La presidenta de la Junta de Andalucía subrayó que quiere unas elecciones sin interferencias, «con acento andaluz», y alejadas de los vaivenes nacionales porque tienen importancia «por sí mismas». «Mi tierra -subrayó- no merece la inestabilidad que hay en el resto de España y tomo mi decisión pensando en Andalucía». Pero a pesar de ese empeño en colocar sus comicios en una burbuja, Andalucía no va a poder escapar de la dinámica política global. Las elecciones, por muy autonómicas que sean van, a tener una clara lectura nacional porque va a ser la primera oportunidad para calibrar en las urnas el impacto de la llegada de Pedro Sánchez a la Moncloa y, de alguna manera, va a ser también un examen a su medio año en el Gobierno, a pesar de que Díaz esté empeñada en que la evaluación sea para su gestión.

El 2 de diciembre también se va a medir si hay un efecto Pablo Casado en el PP andaluz, un impacto que no han detectado los sondeos de ámbito nacional efectuados desde que asumió el liderazgo del partido en julio pasado. Del mismo modo, será una buena oportunidad para que la alianza de Podemos e Izquierda Unida, formalizada en la candidatura Adelante Andalucía, compruebe su estado de salud. Un pacto mirado con recelo por Pablo Iglesias, no por el entendimiento en sí sino por la decisión de Teresa Rodríguez de ir por libre sin la etiqueta de Podemos. Ciudadanos asimismo pondrá a prueba si su ascenso en España no se resiente en Andalucía después de tres años de respaldo a Susana Díaz.

Tres candidatos sin bendición

Estas elecciones, además, tienen la particularidad de que tres de los candidatos no cuentan con la bendición de sus líderes nacionales. Conocidas son las rencillas entre Susana Díaz y Pedro Sánchez desde la profunda crisis del PSOE de hace dos años, y el enfrentamiento en las primarias en las que el hoy presidente del Gobierno barrió a la baronesa andaluza. Una falta de sintonía que no ha mejorado con el tiempo.

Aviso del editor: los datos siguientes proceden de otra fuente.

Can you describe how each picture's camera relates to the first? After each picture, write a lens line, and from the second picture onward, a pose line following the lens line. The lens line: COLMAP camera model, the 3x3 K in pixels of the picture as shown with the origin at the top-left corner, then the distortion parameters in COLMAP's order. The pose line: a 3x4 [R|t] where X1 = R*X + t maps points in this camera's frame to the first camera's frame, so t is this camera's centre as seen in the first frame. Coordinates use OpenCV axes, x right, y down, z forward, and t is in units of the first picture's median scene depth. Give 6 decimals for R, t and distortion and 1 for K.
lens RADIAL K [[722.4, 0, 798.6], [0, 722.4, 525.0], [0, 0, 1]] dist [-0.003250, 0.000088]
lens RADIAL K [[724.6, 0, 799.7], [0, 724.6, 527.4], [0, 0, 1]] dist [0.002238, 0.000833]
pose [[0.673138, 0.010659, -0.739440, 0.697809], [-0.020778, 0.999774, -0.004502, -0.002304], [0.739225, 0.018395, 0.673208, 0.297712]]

En el PP, Juan Manuel Moreno, se alineó en las primarias con Soraya Sáenz de Santamaría, y tampoco es el candidato ideal de Casado. Pero no había tiempo para el cambio del cabeza de cartel, una operación que habría fracturado más de lo que está al PP en Andalucía.

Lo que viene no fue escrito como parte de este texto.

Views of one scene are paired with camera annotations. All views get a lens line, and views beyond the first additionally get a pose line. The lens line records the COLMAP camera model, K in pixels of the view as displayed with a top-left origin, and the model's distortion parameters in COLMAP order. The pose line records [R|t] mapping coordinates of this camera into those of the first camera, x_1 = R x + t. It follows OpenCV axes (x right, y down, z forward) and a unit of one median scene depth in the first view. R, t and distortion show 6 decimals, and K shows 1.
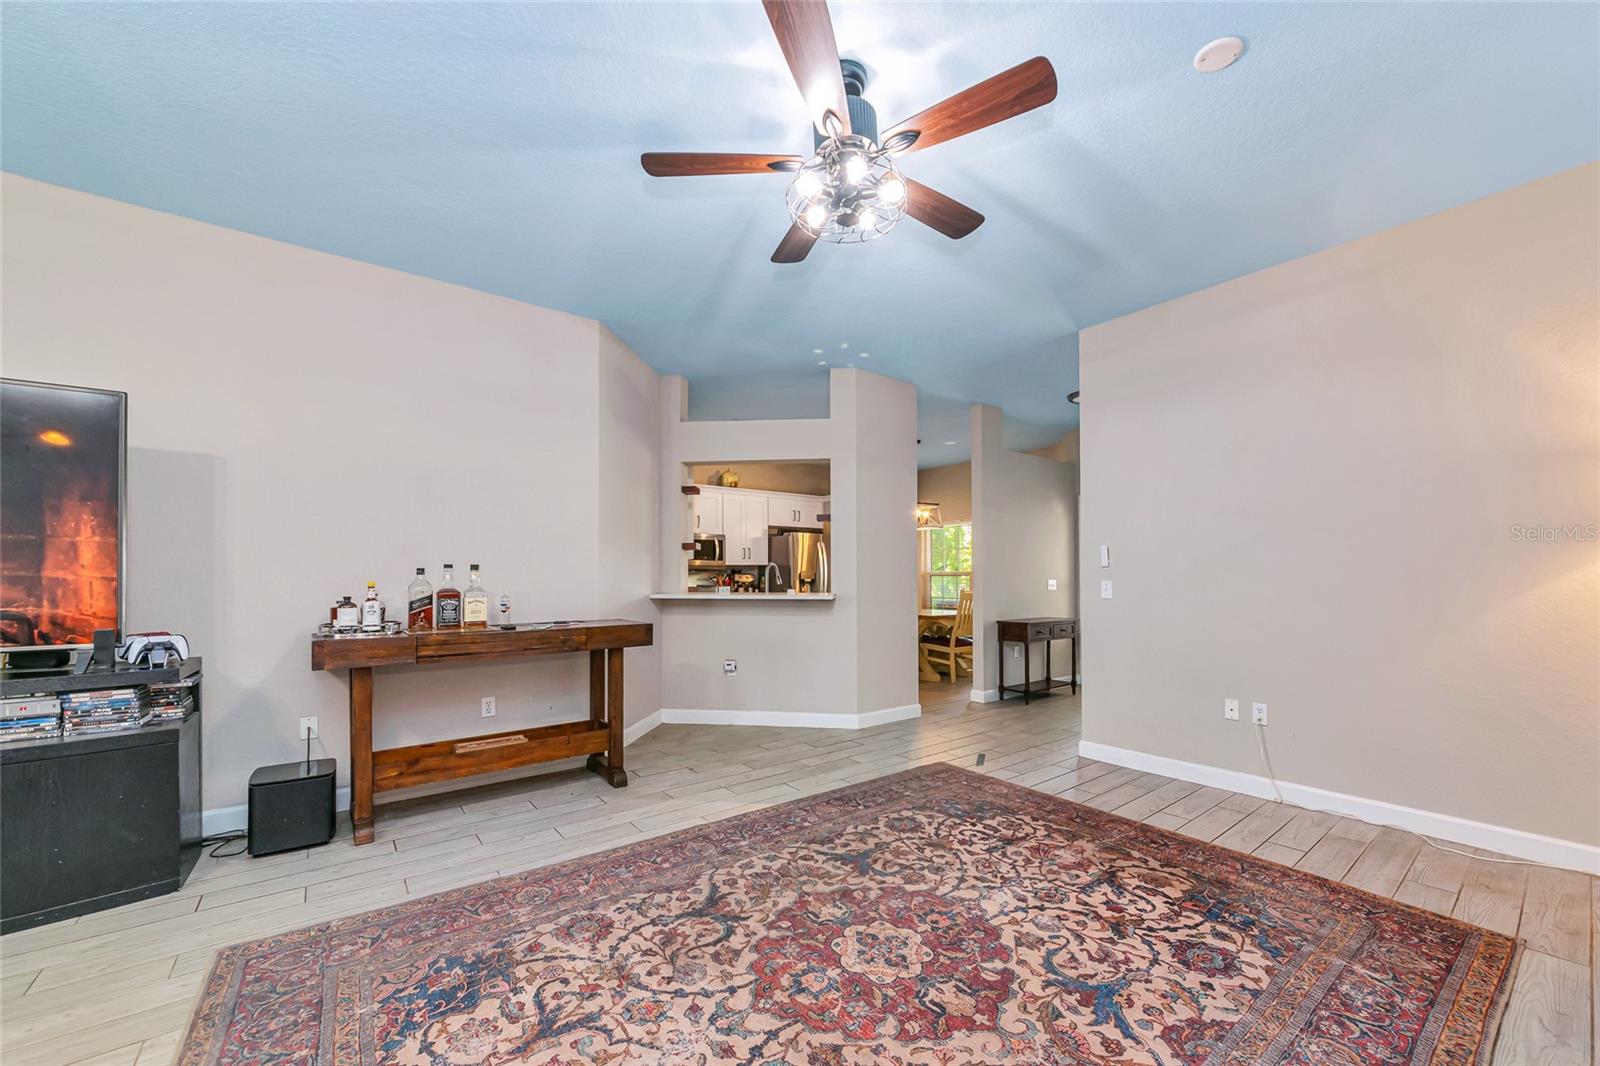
lens RADIAL K [[608.7, 0, 804.5], [0, 608.7, 575.3], [0, 0, 1]] dist [-0.002526, -0.000174]
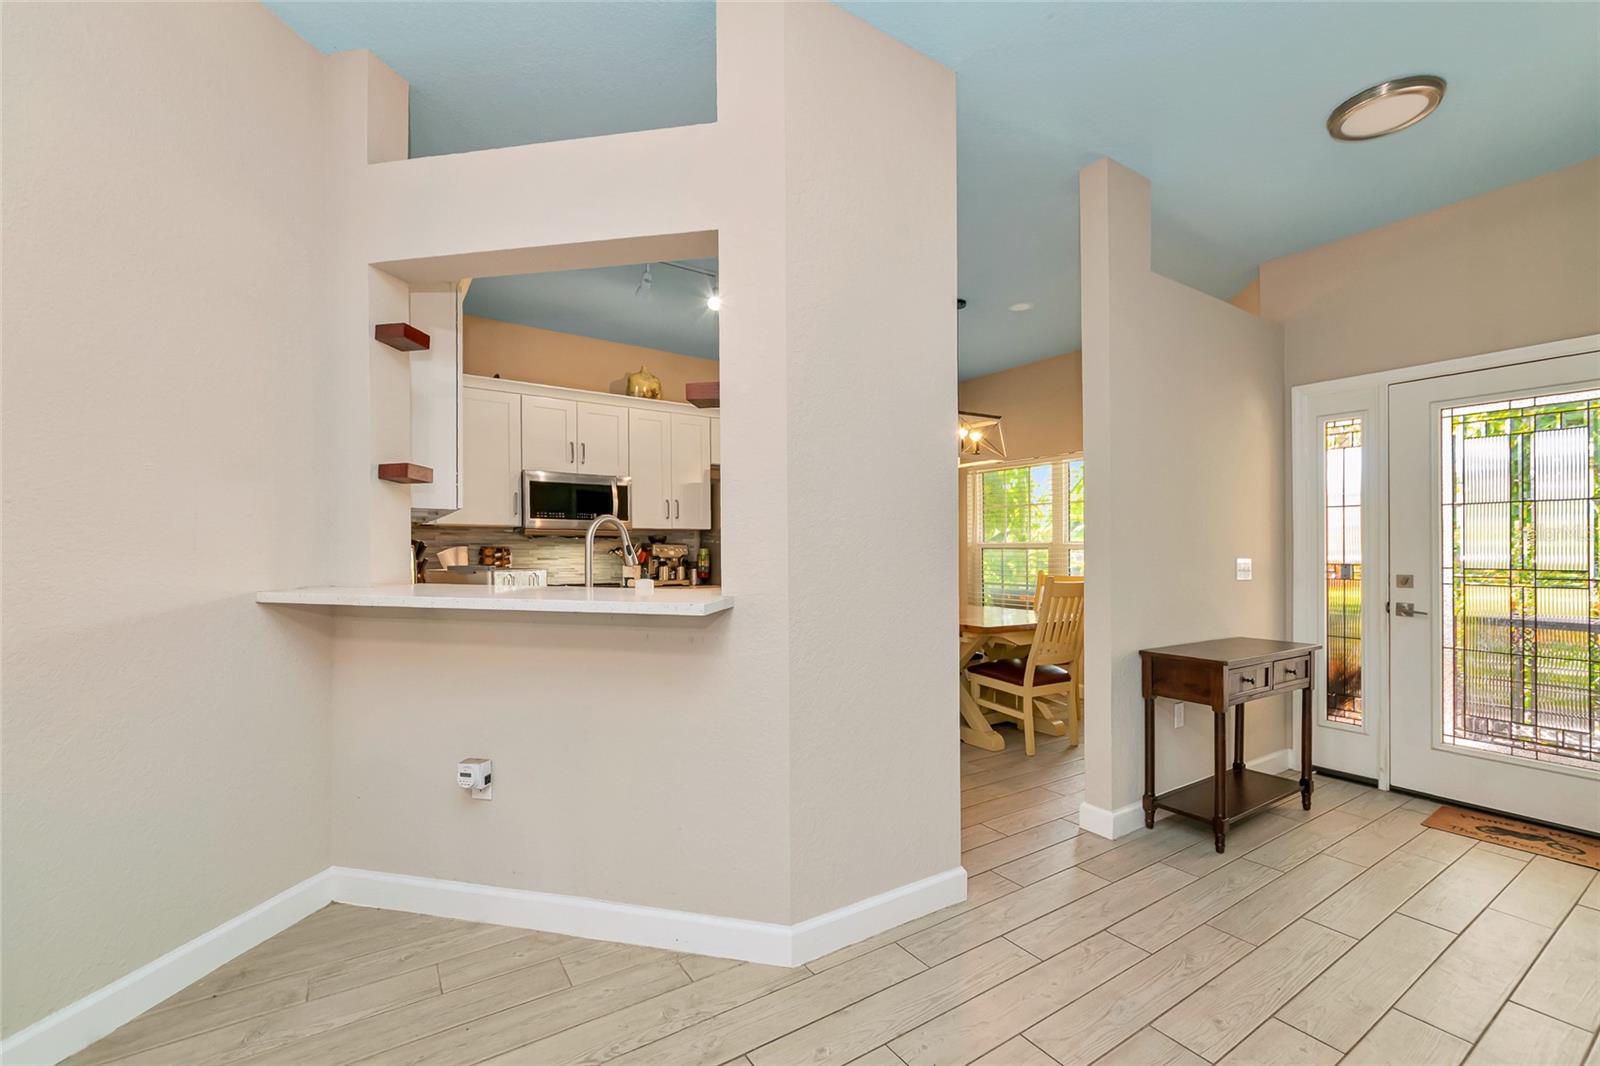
lens RADIAL K [[671.4, 0, 800.0], [0, 671.4, 533.0], [0, 0, 1]] dist [0.000442, -0.000020]
pose [[0.998435, 0.003322, -0.055817, 0.077983], [-0.004518, 0.999763, -0.021314, 0.000788], [0.055733, 0.021533, 0.998213, 0.403239]]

Teresa Rodríguez libra una batalla sorda con Iglesias desde hace tres años. La líder andaluza de Podemos, exponente del sector anticapitalista, nunca ha sintonizado con el secretario general, y sus movimientos autónomos han despertado el recelo de la dirección nacional.

Solo Juan Marín cuenta con los parabienes de su jefe, Albert Rivera. El candidato de Ciudadanos es un hombre gris y disciplinado, que no ha causado quebraderos de cabeza al mando liberal. Su papel en la campaña, de todas maneras, será secundario porque Rivera e Inés Arrimadas, natural de Jerez, serán los auténticos protagonistas.

El 2 de diciembre, por tanto, no solo se decidirá el Gobierno de Andalucía, será el primer banco de pruebas para las cuatro grandes fuerzas nacionales. Aunque en clave andaluza está en juego si el PSOE bate el récord de 40 años seguido en el Gobierno autonómico, si el PP retiene el puesto de eterno segundón, si el pacto Podemos-IU tiene futuro y si Ciudadanos consolida su ascenso.